▶ **What is expected**: Rewrite the rows with every instance of "slice" changed to "segment" and nothing else altered. Omit the pictures from your version.

[[ Available data, beginning ]]

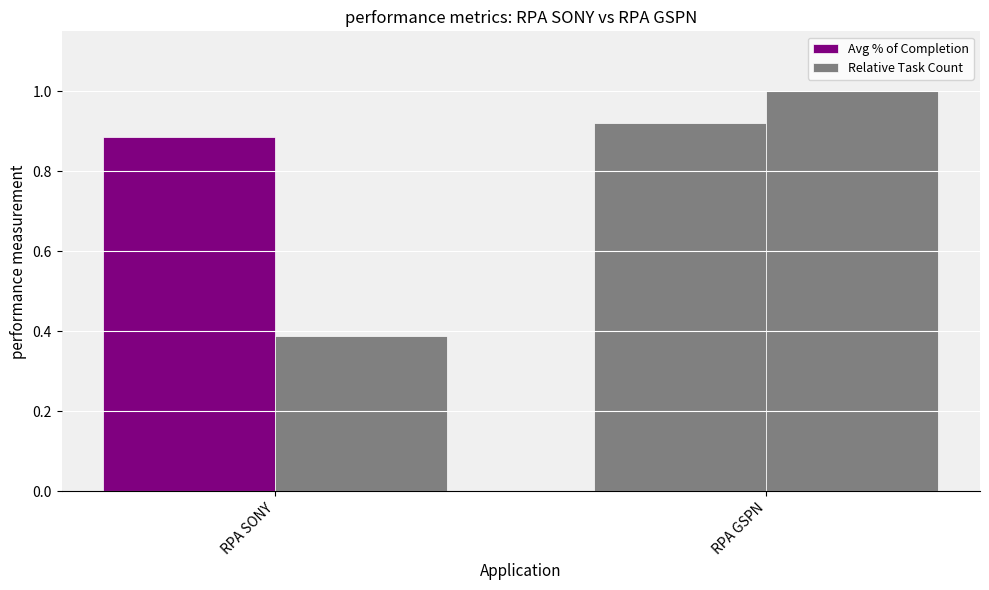

True or false: Avg % of Completion has a value of 0.9 at RPA SONY.

True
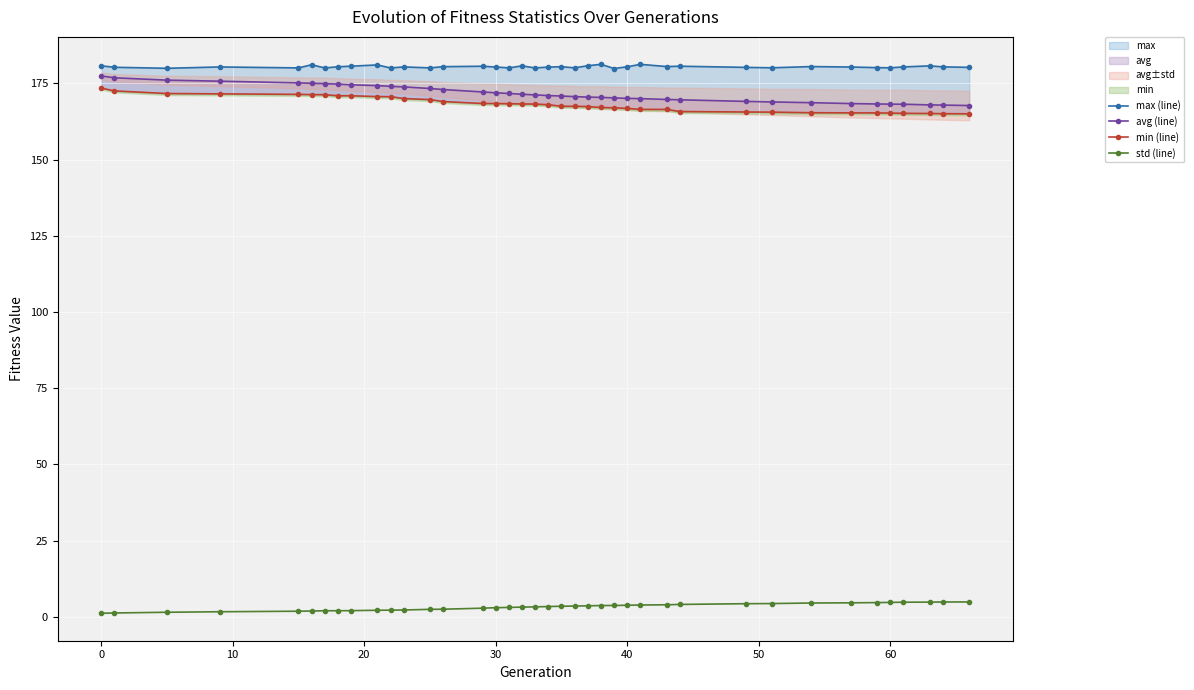

How many distinct data groups are displayed?

4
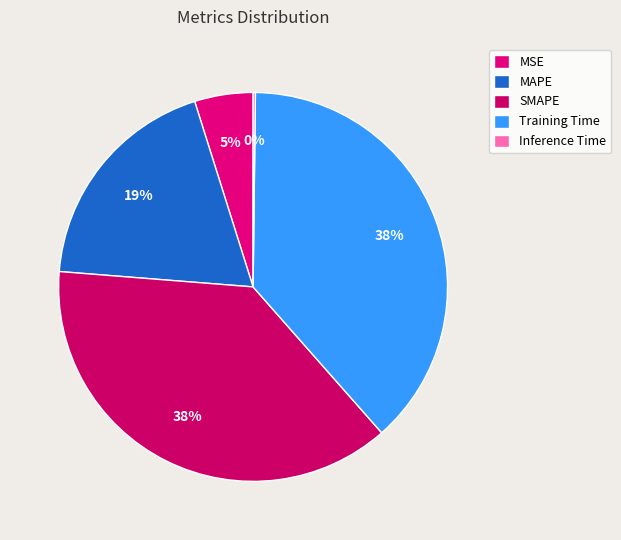

What percentage is the SMAPE slice, to the nearest percent?

38%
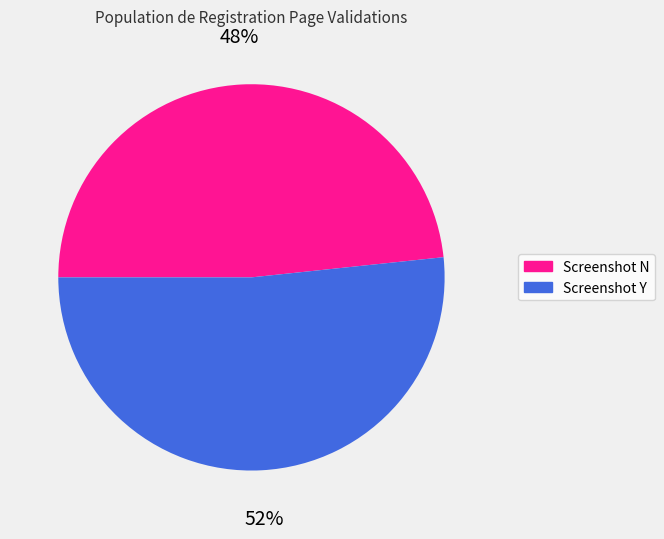

Which slice is the largest?

Screenshot Y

[[ Available data, end ]]

▶ **Solution to this problem**:
True or false: Avg % of Completion has a value of 0.9 at RPA SONY.

True

How many distinct data groups are displayed?

4

What percentage is the SMAPE segment, to the nearest percent?

38%

Which segment is the largest?

Screenshot Y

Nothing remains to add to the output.